Entertainers Eddie Izzard, Cerys Matthews, Rhys Ifans and Rob Brydon have lent their voices to cult cartoon Ivor the Engine for its first production in more than 40 years.
The stars helped work on the audiobook, featuring seven new stories about the Welsh steam locomotive, during lockdown using “phones and goodwill”.
Proceeds will go to Welsh children’s cancer charity Latch.
Actor Ifans described it as a “pleasure” to read Ivor’s Birthday.
The cheeky steam engine was the loveable locomotive of The Merioneth and Llantisilly Rail Traction Company Limited and known for playing in his local choir.
The “ahead of its time” animation – one of the UK’s first cartoons – was made in the 1950s in Kent by someone whose insight into Welsh culture came mainly from Dylan Thomas’ Under Milk Wood.
Bafta-winner Oliver Postgate wrote the scripts, filmed the scenes and voiced many of the characters – including Ivor’s distinctive puffing sound – with Smallfilms partner and animator, Peter Firmin.

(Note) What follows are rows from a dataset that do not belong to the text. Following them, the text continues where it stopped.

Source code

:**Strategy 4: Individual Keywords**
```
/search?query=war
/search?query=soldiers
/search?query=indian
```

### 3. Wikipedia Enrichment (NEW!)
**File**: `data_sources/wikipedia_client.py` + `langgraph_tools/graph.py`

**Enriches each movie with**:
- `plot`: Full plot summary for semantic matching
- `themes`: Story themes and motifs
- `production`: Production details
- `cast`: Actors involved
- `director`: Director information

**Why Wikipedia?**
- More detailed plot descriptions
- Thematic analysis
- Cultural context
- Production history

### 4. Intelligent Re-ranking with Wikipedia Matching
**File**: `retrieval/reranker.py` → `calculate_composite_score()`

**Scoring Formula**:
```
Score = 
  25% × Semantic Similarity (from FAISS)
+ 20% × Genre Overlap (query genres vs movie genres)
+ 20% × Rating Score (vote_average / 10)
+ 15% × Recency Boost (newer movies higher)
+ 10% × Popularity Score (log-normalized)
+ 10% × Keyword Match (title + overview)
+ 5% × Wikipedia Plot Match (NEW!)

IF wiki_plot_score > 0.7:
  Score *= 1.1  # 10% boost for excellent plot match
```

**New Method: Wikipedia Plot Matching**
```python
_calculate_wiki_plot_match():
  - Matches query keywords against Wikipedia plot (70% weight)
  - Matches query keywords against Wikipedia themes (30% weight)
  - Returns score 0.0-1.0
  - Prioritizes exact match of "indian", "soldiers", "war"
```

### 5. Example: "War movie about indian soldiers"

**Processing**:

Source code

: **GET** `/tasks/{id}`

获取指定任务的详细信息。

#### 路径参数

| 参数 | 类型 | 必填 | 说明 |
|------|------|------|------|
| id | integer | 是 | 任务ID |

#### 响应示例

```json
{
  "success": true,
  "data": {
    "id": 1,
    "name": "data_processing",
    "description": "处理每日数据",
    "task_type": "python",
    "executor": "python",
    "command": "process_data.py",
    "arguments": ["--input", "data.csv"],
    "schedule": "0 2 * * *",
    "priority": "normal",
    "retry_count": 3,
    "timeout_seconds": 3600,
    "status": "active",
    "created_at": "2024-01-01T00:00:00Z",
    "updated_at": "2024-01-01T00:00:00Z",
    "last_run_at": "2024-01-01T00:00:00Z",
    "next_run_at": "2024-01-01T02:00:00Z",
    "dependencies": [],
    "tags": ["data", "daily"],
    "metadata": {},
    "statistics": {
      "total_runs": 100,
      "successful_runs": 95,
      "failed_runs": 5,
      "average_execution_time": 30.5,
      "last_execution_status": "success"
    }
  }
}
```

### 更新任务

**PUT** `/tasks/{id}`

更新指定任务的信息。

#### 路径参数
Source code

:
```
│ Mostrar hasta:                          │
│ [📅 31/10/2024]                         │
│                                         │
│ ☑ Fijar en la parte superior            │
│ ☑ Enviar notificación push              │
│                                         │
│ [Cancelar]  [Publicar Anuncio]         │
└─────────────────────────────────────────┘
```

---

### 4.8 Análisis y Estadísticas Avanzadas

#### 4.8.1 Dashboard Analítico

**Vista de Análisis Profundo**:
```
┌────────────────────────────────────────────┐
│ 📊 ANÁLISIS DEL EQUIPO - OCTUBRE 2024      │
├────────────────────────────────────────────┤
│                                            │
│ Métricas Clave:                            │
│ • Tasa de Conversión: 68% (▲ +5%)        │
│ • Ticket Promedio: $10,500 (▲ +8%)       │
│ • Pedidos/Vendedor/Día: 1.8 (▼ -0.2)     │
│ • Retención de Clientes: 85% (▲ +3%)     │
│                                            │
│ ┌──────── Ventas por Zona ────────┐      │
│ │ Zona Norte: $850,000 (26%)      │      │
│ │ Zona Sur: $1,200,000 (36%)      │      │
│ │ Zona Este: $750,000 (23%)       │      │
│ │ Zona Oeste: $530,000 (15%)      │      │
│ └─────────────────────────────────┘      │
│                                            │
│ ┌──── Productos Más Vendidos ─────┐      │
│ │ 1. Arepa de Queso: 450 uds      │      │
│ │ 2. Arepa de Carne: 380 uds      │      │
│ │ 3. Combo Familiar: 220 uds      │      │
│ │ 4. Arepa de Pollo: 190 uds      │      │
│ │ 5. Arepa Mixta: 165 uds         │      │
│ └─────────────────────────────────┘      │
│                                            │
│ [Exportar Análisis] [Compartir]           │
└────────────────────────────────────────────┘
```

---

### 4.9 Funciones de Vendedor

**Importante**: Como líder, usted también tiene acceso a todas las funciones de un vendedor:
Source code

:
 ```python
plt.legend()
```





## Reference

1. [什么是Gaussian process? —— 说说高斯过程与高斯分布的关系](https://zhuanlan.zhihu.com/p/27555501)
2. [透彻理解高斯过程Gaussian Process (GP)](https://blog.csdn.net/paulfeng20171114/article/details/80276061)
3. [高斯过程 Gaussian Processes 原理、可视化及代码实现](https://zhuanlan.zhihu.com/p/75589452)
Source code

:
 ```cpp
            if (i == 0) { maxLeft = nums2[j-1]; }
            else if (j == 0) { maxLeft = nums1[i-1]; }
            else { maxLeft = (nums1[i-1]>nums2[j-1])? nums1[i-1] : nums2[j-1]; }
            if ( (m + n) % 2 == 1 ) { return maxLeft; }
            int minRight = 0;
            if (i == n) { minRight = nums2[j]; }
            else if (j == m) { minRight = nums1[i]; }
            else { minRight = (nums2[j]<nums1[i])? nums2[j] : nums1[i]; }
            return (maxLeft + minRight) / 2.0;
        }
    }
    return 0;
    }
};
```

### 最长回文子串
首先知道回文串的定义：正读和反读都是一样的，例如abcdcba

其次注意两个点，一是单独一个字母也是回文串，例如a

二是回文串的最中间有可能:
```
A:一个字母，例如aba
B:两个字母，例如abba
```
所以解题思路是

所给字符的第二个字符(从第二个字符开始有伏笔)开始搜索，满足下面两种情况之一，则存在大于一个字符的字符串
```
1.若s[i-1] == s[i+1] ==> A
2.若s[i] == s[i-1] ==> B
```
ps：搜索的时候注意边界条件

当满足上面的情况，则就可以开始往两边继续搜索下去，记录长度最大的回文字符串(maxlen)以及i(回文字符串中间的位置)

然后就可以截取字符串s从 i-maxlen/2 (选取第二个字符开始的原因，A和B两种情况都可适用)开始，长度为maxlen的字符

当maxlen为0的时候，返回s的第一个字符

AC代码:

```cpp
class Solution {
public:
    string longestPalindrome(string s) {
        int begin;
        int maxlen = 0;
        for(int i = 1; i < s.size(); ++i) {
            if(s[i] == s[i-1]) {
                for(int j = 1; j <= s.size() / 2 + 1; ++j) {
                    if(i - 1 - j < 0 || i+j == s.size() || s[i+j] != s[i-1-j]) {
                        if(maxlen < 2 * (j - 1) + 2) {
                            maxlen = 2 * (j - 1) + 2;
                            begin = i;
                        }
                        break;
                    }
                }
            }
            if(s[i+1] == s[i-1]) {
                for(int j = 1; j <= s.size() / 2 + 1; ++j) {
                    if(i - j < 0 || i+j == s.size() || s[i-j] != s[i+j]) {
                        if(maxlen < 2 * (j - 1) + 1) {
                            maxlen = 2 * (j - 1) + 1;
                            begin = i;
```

Although Bagpuss, voted Britain’s most popular children’s TV show in a BBC poll, and Clangers, which returned to the BBC recently, are Smallfilms’ most famous productions, Ivor was its first.
On the 60th anniversary of Ivor’s TV debut, Postgate’s son revealed he was hoping to bring the cartoon out of retirement and turn Ivor into a film star.
Ivor’s latest adventures will be the first time the locomotive has had an outing since the final television episode was produced 43 years ago.
“Oliver Postgate’s stories were the soundtrack to so many childhoods,” said Welsh broadcaster and musician Georgia Ruth.
“So it was a joy to get a chance to read one myself and help a really deserving charity at a difficult time.”